Convert PDF to HTML using python and pdfkit

19.5k Views Asked by At

On this site Adobe write about conversion from pdf to html using pdfkit

They use pdfkit.from_pdf(...) method.

This script uses the ‘pdfkit’ library to convert the PDF file to HTML. To use this script, you will need to install the ‘pdfkit’ library...

When I want to use this method I have error

Traceback (most recent call last):
  File "C:\TestPdfToHtml\script.py", line 7, in <module>
    html_file = pdfkit.from_pdf(pdf_file, "my_html_file.html")
                ^^^^^^^^^^^^^^^
AttributeError: module 'pdfkit' has no attribute 'from_pdf'. Did you mean: 'from_url'?

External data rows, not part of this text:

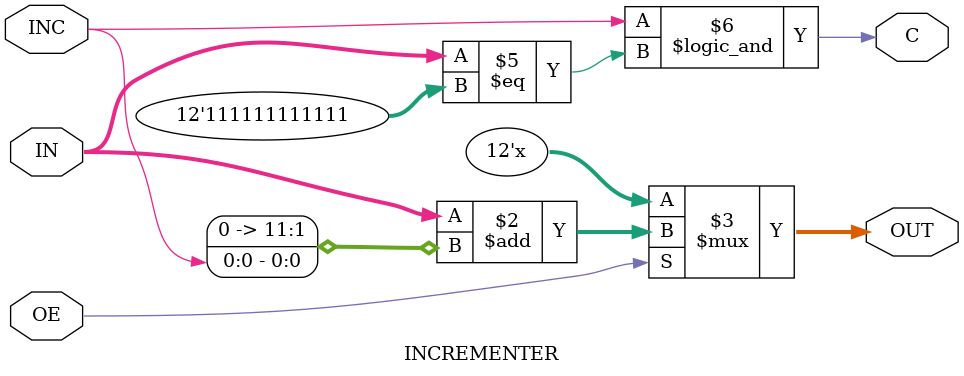
<source format=v>

`default_nettype none

module INCREMENTER (
  input [11:0] IN,
  input INC,
  input OE,
  output [11:0] OUT,
  output C
);

assign OUT=(OE==1 ? IN+{11'b0,INC} : 12'bzzzzzzzzzzzz);
assign C=(INC==1 && IN==4095);

endmodule



`ifdef TOP
module top(input CLK, inout P0,P1,P2,P3,P4,P5,P6,P7,P8,P9,P10,P11,P12,P13,P14,P15,P16,P17,P18,P19,P20,P21,P22,P23,P24,P25,P26,P27,P28,P29,P30,P31,P32,P33,P34,P35,P36,P37,P38,P39,P40,P41,P42,P43,P44,P45,P46,P47,P48,P49,P50,P51,P52,P53,P54,P55,P56,P57,P58,P59,P60,P61,P62,P63,P64,P65,P66);
  INCREMENTER dut(
    {P0,P1,P2,P3, P4,P5,P6,P7, P8,P9,P10,P11},
    P12,P13,
    {P14,P15,P16,P17, P18,P19,P20,P21, P22,P23,P24,P25},
    P26
  );
endmodule
`endif

</source>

How can I resolve this problem?

Below is the full script

import pdfkit
# Read the PDF file
pdf_file = open('test2.pdf', 'rb')
# Convert the PDF to HTML
html_file = pdfkit.from_pdf(pdf_file, "my_html_file.html")
# Close the PDF file
pdf_file.close()
1

There are 1 best solutions below

2
PforPython On

Maybe the newer version of pdfkit does not support pdfkit.from_pdf. You can try pdfkit.from_file()

pdfkit.from_file(pdf_file, html_file)

Hope this helps.